Rede von Dr. Annemarie Renger
  • Parteizugehörigkeit zum Zeitpunkt der Rede: (SPD)
  • Letzte offizielle eingetragene Parteizugehörigkeit: (SPD)
Ja, wenn Ihre Fraktion Ihnen die noch gibt, bitte sehr.

  • insert_commentNächste Rede als Kontext
    Rede von Hans-Ulrich Klose


    • Parteizugehörigkeit zum Zeitpunkt der Rede: (SPD)
    • Letzte offizielle eingetragene Parteizugehörigkeit: (SPD)

    Im Duisburger Beschluß zur grünen Friedenspolitik heißt es mit Zielrichtung auf SPD und DKP: Sie — die Friedenspolitik — könne konstruktiv nicht mit Organisationen vorangetrieben werden, die mit mindestens einem Bein in Washington oder in Moskau stehen. Ich will jetzt nicht unnötig heftig werden, aber dies muß ich als schlichte Beleidigung bezeichnen. Es ist beleidigend in zweierlei Weise. Erstens beleidigt uns die Gleichsetzung von SPD und DKP, von demokratischen mit nichtdemokratischen Sozialisten.

    (Beifall bei der SPD)

    Zweitens können wir die Unterstellung nicht akzeptieren, die SPD sei eine mindestens teilweise von Washington ferngesteuerte Partei, so, wie die DKP von Moskau ferngesteuert ist. Das weise ich mit Nachdruck zurück. Das kann ich nicht akzeptieren.

    (Beifall bei der SPD — Fischer [Frankfurt] [GRÜNE]: Herr Klose, Sie müssen diese Sätze philologisch exakt auseinanderklamüsern!)
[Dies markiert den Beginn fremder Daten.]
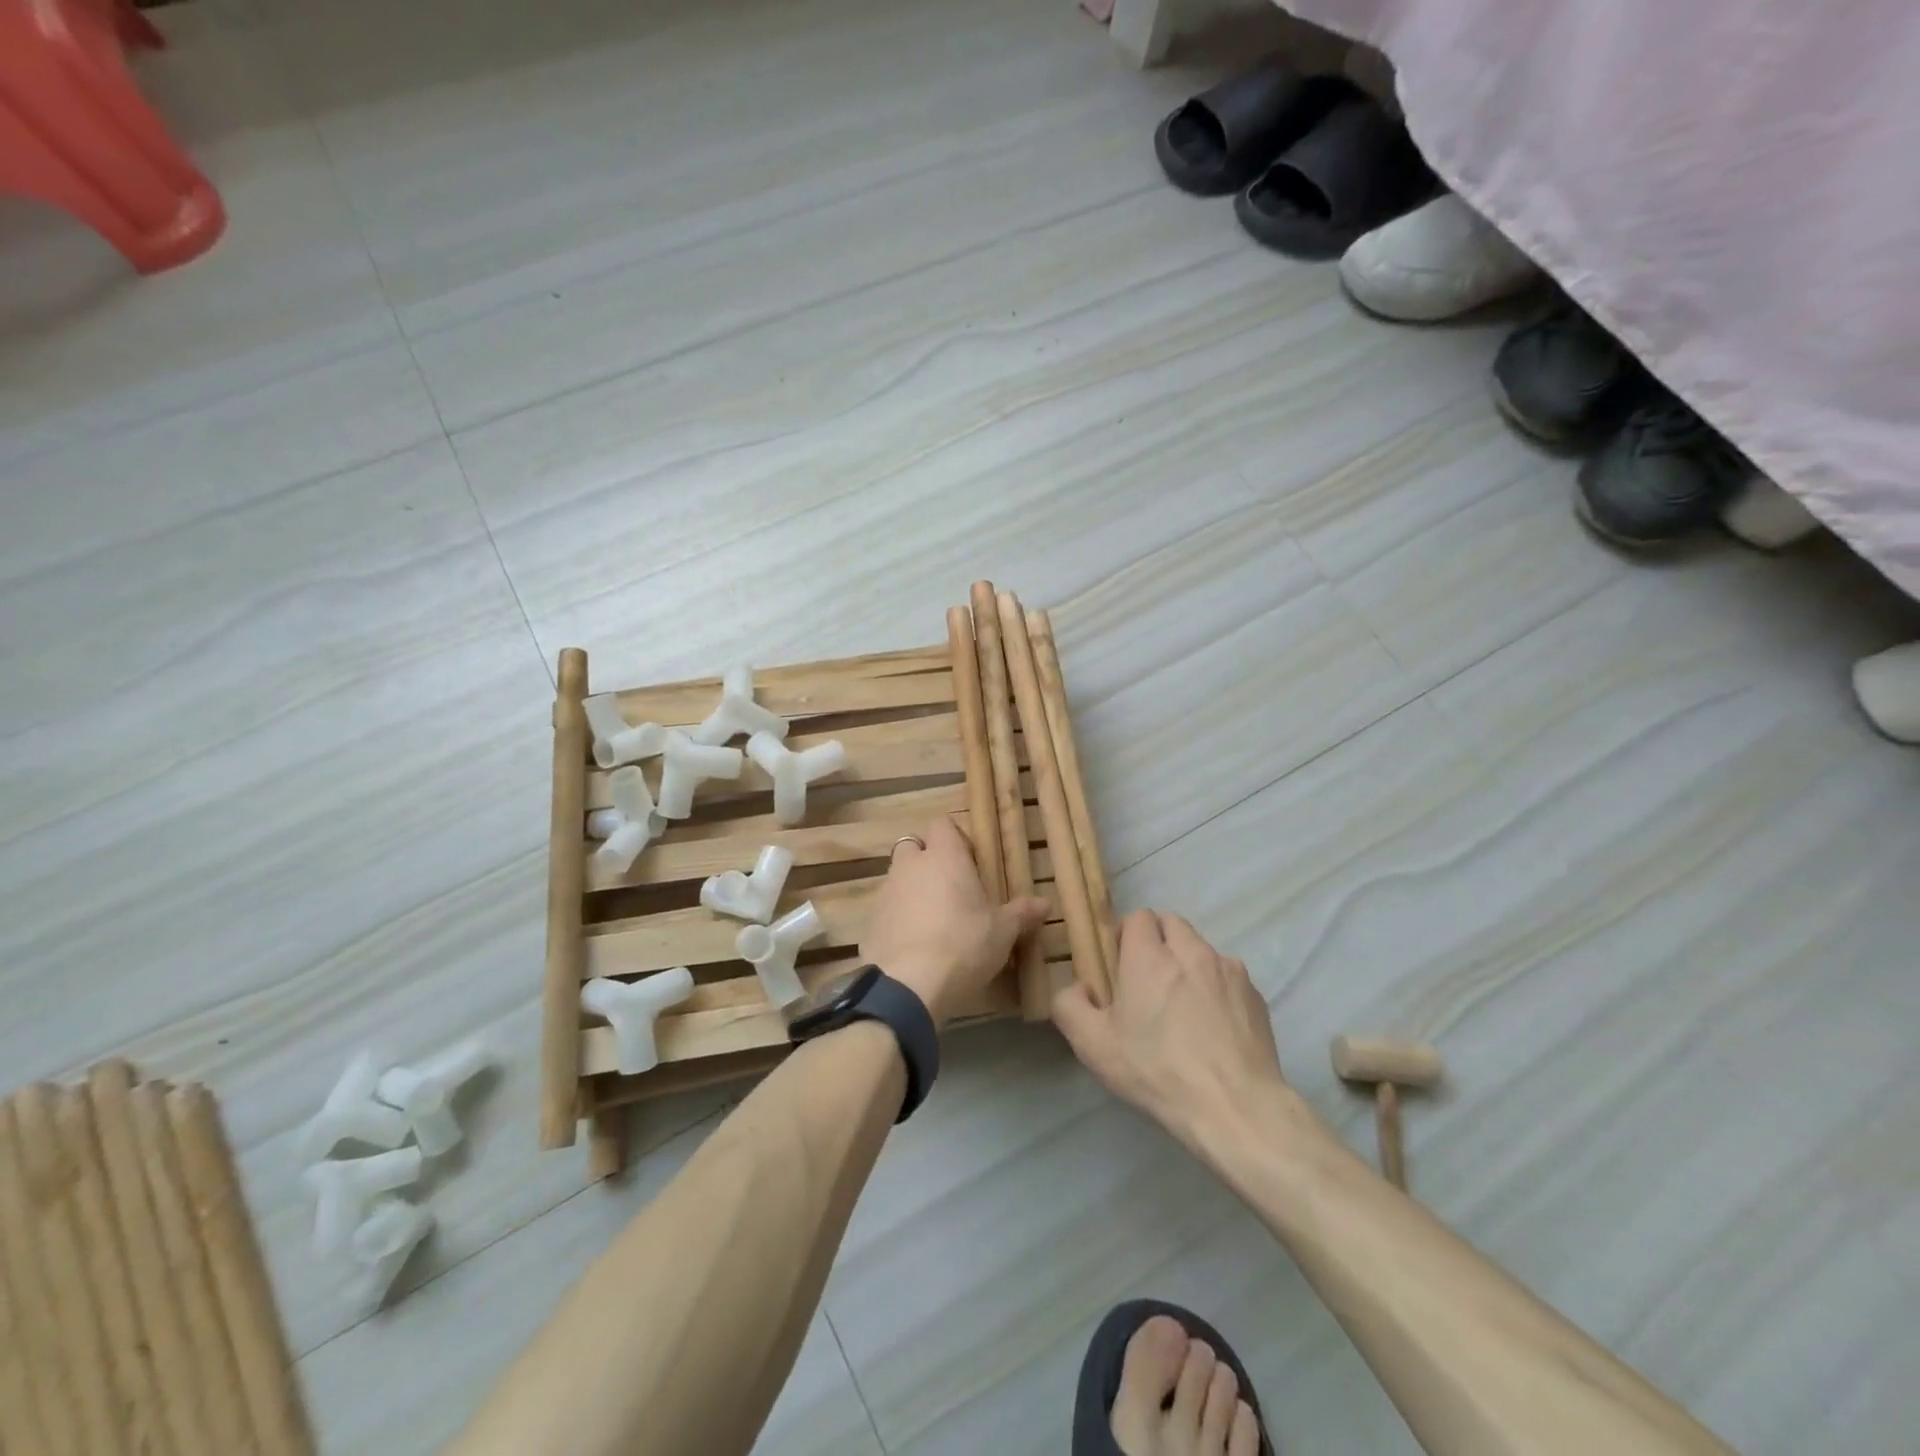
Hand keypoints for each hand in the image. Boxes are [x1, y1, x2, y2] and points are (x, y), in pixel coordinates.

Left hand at [862, 817, 1048, 1027]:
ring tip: (934, 920)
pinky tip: (915, 944)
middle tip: (951, 889)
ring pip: (898, 878)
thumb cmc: (963, 944)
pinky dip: (899, 918)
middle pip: (914, 847)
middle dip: (929, 861)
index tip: (971, 862)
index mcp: (944, 856)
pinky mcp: (871, 921)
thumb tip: (1045, 904)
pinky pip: (887, 909)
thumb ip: (1021, 913)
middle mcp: (910, 865)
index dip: (955, 839)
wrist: (909, 984)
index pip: (943, 824)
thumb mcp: (1002, 932)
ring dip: (913, 890)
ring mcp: (886, 892)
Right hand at [1053, 909, 1287, 1145]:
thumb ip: (1069, 1005)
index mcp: (1150, 957)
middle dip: (1158, 940)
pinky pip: (1229, 976)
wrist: (1235, 1107)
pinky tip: (1214, 1026)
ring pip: (1202, 949)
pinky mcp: (1255, 995)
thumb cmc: (1158, 1072)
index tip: (1121, 965)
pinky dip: (1216, 988)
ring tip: (1184, 1006)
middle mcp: (1192, 952)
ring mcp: (1229, 971)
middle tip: (1148, 980)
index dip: (1126, 934)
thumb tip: (1077, 987)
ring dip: (1188, 963)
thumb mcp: (1094, 1045)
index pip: (1139, 916)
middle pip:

    Auf dieser Grundlage ist „aktionsbezogene Zusammenarbeit", wie Sie das formuliert haben, mit uns nicht zu machen.



    Klose
    Schlußbemerkung. Vertreter der Koalition verdächtigen uns Sozialdemokraten immer wieder, Wanderer zwischen Ost und West zu sein, und konfrontieren uns mit dem Vorwurf des Antiamerikanismus. Ich weise auch das ausdrücklich zurück. Wir wissen, auf welcher Seite wir stehen. Wir fühlen uns dem amerikanischen Volk freundschaftlich verbunden. Aber das nimmt uns nicht das Recht, die amerikanische Regierung zu kritisieren, wenn deutsche Rationalität dies erfordert.

    (Beifall bei der SPD)

    Im übrigen sind es nicht nur deutsche Sozialdemokraten, die die Rüstungspolitik der USA, die Sie kritiklos übernehmen, kritisieren; zu den Kritikern gehören auch Amerikaner, amerikanische Patrioten, denen man Sachverstand nicht bestreiten kann, etwa Paul Warnke, früherer Chef der Abrüstungsbehörde. Er hat kürzlich mit dem Westdeutschen Rundfunk gesprochen. Ein Zitat aus diesem Gespräch:
    Das ist das wirkliche Problem: daß wir die Rüstungskontrolle vernachlässigt haben und dem Rüstungswettlauf freie Bahn ließen. Wieder einmal haben wir es zugelassen, daß der technologische Rüstungsfortschritt die Bemühungen zunichte gemacht hat, die Rüstungstechnologie zu kontrollieren. Das war der grundlegende Fehler.
    Der schon erwähnte Robert McNamara hat gesagt: Die Deutschen bereiten, wenn sie an diesen Strategien der NATO festhalten, die Verwüstung ihres eigenen Landes vor.
    Wir Sozialdemokraten teilen solche Befürchtungen. Wir wissen, daß zusätzliche Waffen den Frieden nicht sicherer machen, sondern weitere NachNachrüstungsmaßnahmen nach sich ziehen werden. Zur Stabilisierung des Friedens trägt das alles mit Sicherheit nicht bei. Im Gegenteil: Wir fürchten, daß immer neue Waffen, die defensiv begründet werden, die aber offensiv einsetzbar sind,

    (Schily [GRÜNE]: Sehr wahr!)

    in Ost und West den Konflikt wahrscheinlicher machen. Wir müssen uns in aller Brutalität klarmachen, daß für uns der atomare Konfliktfall gleichbedeutend ist mit dem Vernichtungsfall.

    (Beifall bei der SPD)

    Da vor mir ein Gewerkschafter gesprochen hat, schließe ich mit dem Wort eines anderen Gewerkschafters, dem Vorsitzenden des Deutschen Gewerkschaftsbundes, Ernst Breit. Er hat auf unserem Parteitag in Köln gesagt:
    Alles in allem: Wenn das sogenannte „Gleichgewicht des Schreckens" weiterhin Grundlage politischen Handels bleibt, erscheint der atomare Holocaust vorprogrammiert. Wir können den Frieden nicht errüsten, auch wenn wohl viele nicht ohne Grund glauben, daß es die teuflischen Mechanismen der Abschreckung sind, die bislang den großen Krieg verhindert haben. Wir müssen uns in der Tat entscheiden: Geht der Weg weiter in die totale Kernbewaffnung mit dem wachsendem Risiko einer totalen Katastrophe, oder entscheiden wir uns für eine Politik des größtmöglichen Vertrauens in die Gegenseite?

    (Klein [München] [CDU/CSU]: Ein echter Fachmann!)

    Ja, meine Damen und Herren, wir müssen uns entscheiden. Meine Entscheidung lautet: Nein.